DIRECTIONS:
All the entries need to be quoted exactly, apart from the pictures, which you should drop.
++++++++++++++++++++
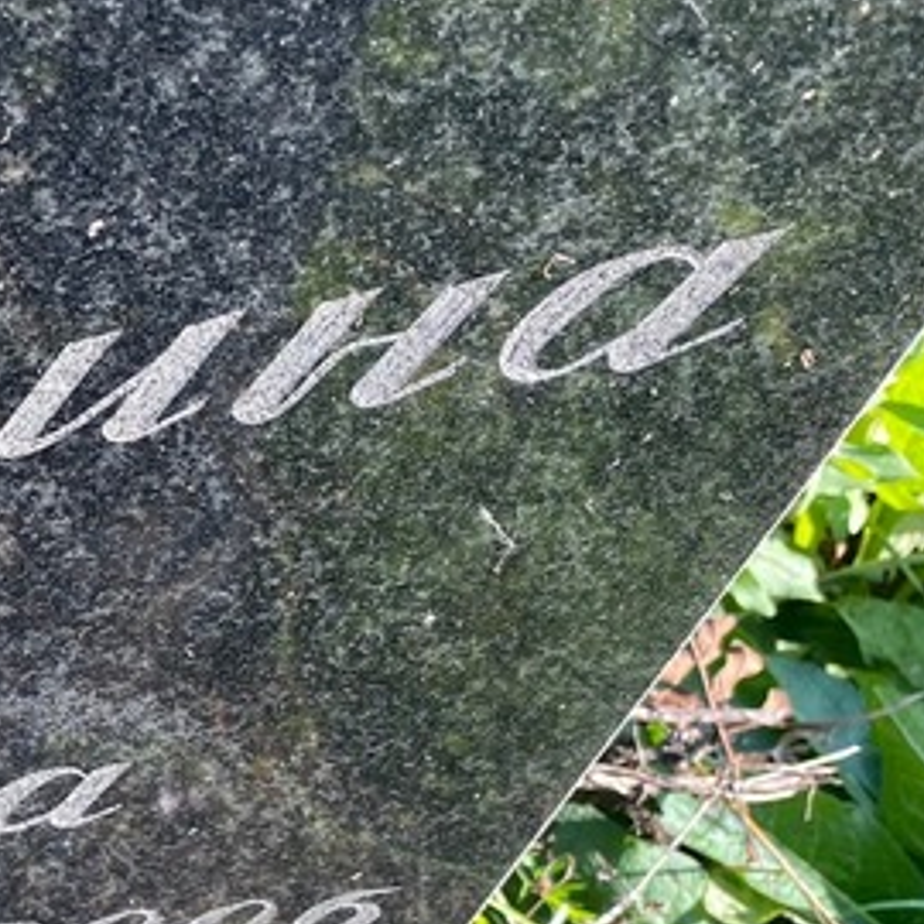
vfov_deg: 25.1
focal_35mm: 68
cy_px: 678
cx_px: -404
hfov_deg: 21.8
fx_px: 2054
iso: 32
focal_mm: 4.25
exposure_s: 1/291
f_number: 1.8
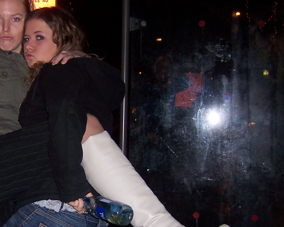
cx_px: 57
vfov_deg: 20.1
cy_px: 163
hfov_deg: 24.7
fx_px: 639
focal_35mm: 76
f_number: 2.8
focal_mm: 6.2
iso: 80
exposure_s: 1/60
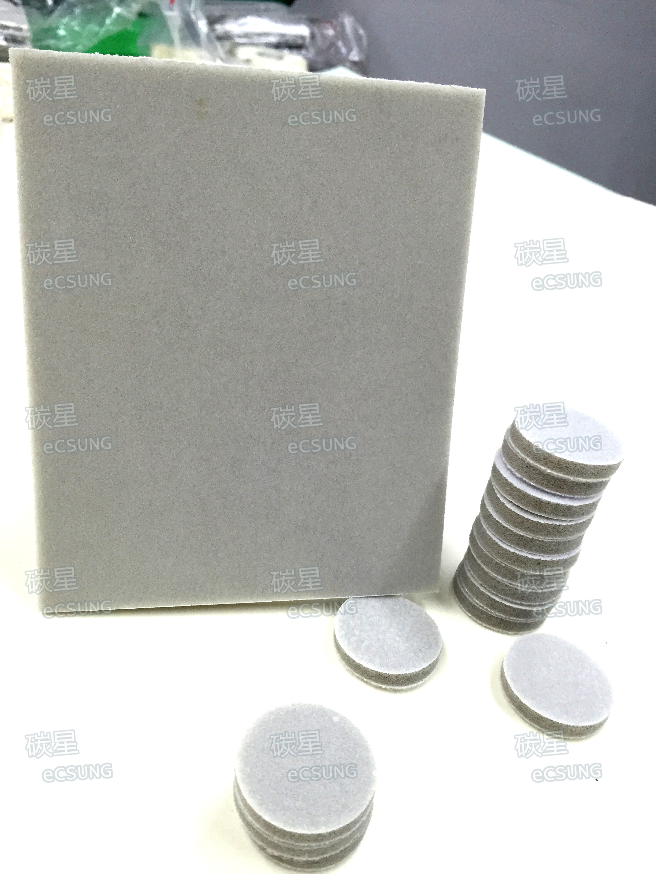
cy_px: 437
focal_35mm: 29
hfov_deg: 48.2
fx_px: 733
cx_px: 328
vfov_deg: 61.7
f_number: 2.2
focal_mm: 4.15
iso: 50
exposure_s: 1/30
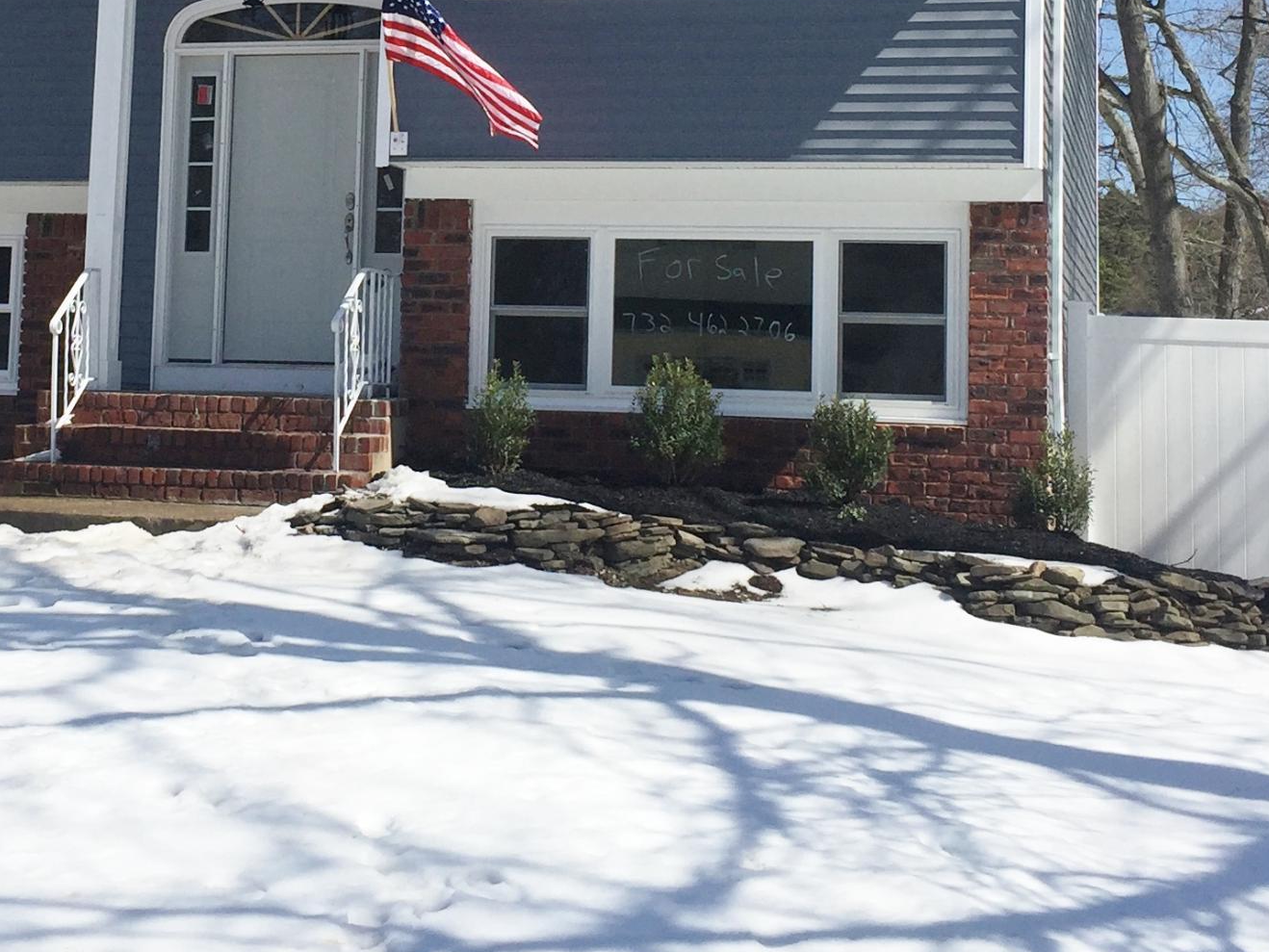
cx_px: 380
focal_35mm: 66
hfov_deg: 29.1
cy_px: 133
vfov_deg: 21.8
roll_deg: -3.1
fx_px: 2420
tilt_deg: +6.8
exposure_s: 1/3968
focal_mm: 4.15
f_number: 2.2
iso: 32
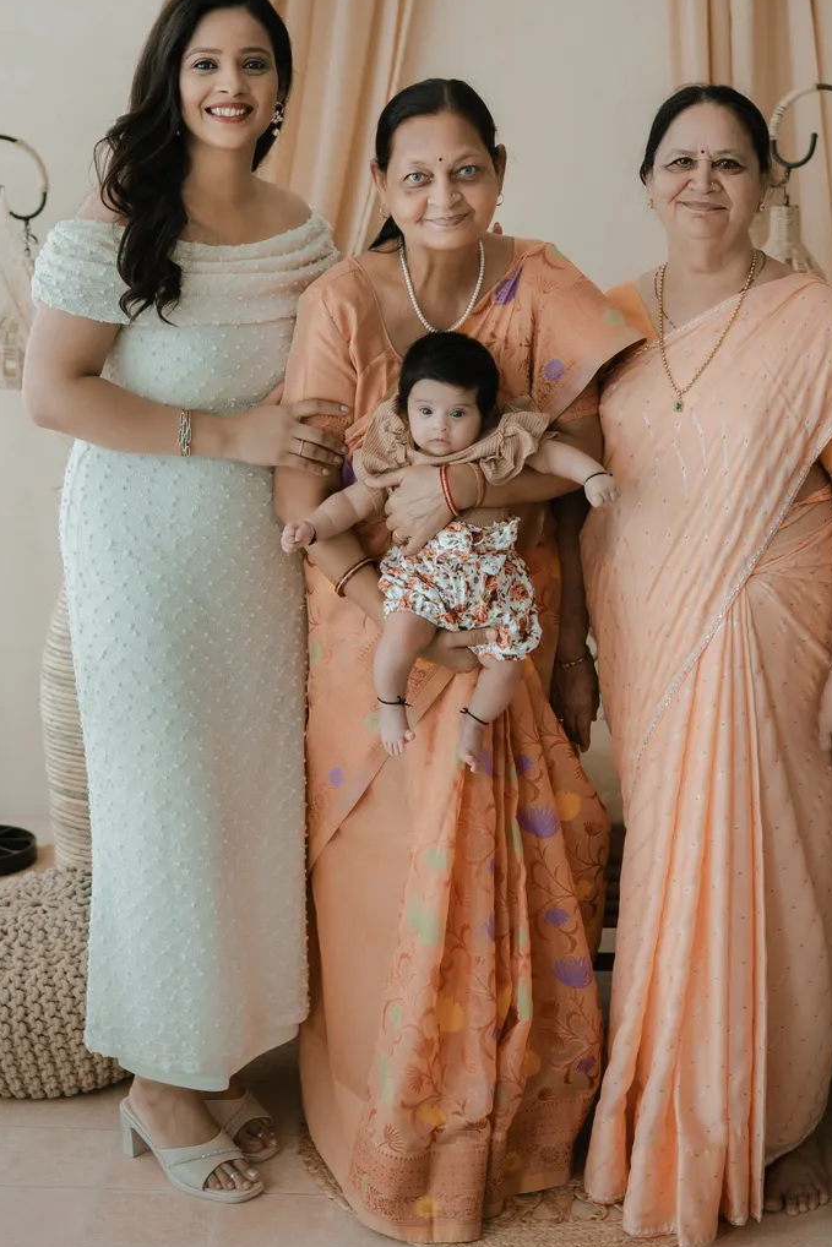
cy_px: 398
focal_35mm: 55
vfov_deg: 35.8
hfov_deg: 24.6
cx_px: 492
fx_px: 1906
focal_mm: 35
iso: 1000
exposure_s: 1/250
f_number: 2.8
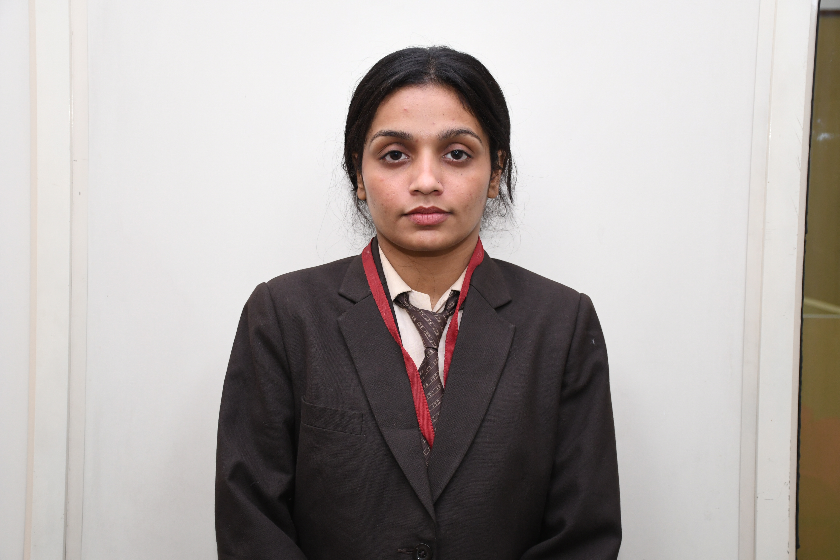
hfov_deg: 33.4
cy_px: 280
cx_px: 420
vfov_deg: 22.6
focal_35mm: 60
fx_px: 1400
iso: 1000
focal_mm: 40
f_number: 4.5
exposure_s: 1/125
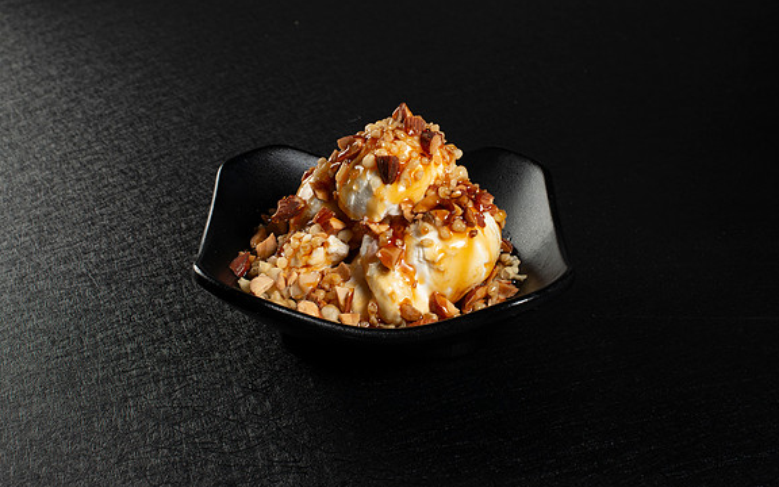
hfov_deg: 35.1
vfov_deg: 22.4
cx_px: 391
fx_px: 1231
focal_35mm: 58
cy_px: 244
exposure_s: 1/125
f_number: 13
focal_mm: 50
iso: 200
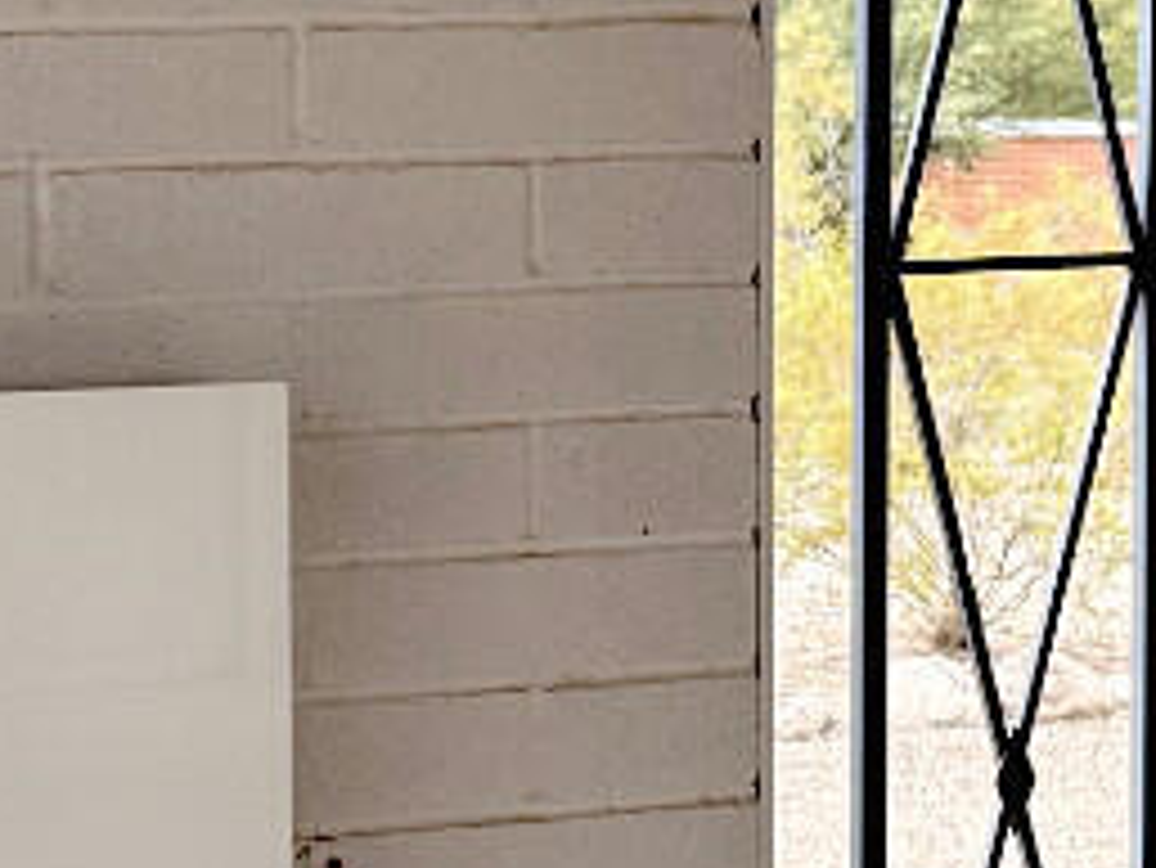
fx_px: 4677
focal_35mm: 140
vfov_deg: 10.6
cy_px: 295
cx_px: 472
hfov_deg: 14.1
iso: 200
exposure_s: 1/120
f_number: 1.8
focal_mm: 6.8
++++++++++++++++++++
COMPLETED EXERCISE:
vfov_deg: 25.1
focal_35mm: 68
cy_px: 678
cx_px: -404
hfov_deg: 21.8
fx_px: 2054
iso: 32
focal_mm: 4.25
exposure_s: 1/291
f_number: 1.8
cx_px: 57
vfov_deg: 20.1
cy_px: 163
hfov_deg: 24.7
fx_px: 639
focal_35mm: 76
f_number: 2.8
focal_mm: 6.2
iso: 80
exposure_s: 1/60
cy_px: 437
focal_35mm: 29
hfov_deg: 48.2
fx_px: 733
cx_px: 328
vfov_deg: 61.7
f_number: 2.2
focal_mm: 4.15
iso: 50
exposure_s: 1/30
cx_px: 380
focal_35mm: 66
hfov_deg: 29.1
cy_px: 133
vfov_deg: 21.8
roll_deg: -3.1
fx_px: 2420
tilt_deg: +6.8
exposure_s: 1/3968
focal_mm: 4.15
f_number: 2.2
iso: 32
cy_px: 398
focal_35mm: 55
vfov_deg: 35.8
hfov_deg: 24.6
cx_px: 492
fx_px: 1906
focal_mm: 35
iso: 1000
exposure_s: 1/250
f_number: 2.8
hfov_deg: 33.4
cy_px: 280
cx_px: 420
vfov_deg: 22.6
focal_35mm: 60
fx_px: 1400
iso: 1000
focal_mm: 40
f_number: 4.5
exposure_s: 1/125
hfov_deg: 35.1
vfov_deg: 22.4
cx_px: 391
fx_px: 1231
focal_35mm: 58
cy_px: 244
exposure_s: 1/125
f_number: 13
focal_mm: 50
iso: 200
fx_px: 4677
focal_35mm: 140
vfov_deg: 10.6
cy_px: 295
cx_px: 472
hfov_deg: 14.1
iso: 200
exposure_s: 1/120
f_number: 1.8
focal_mm: 6.8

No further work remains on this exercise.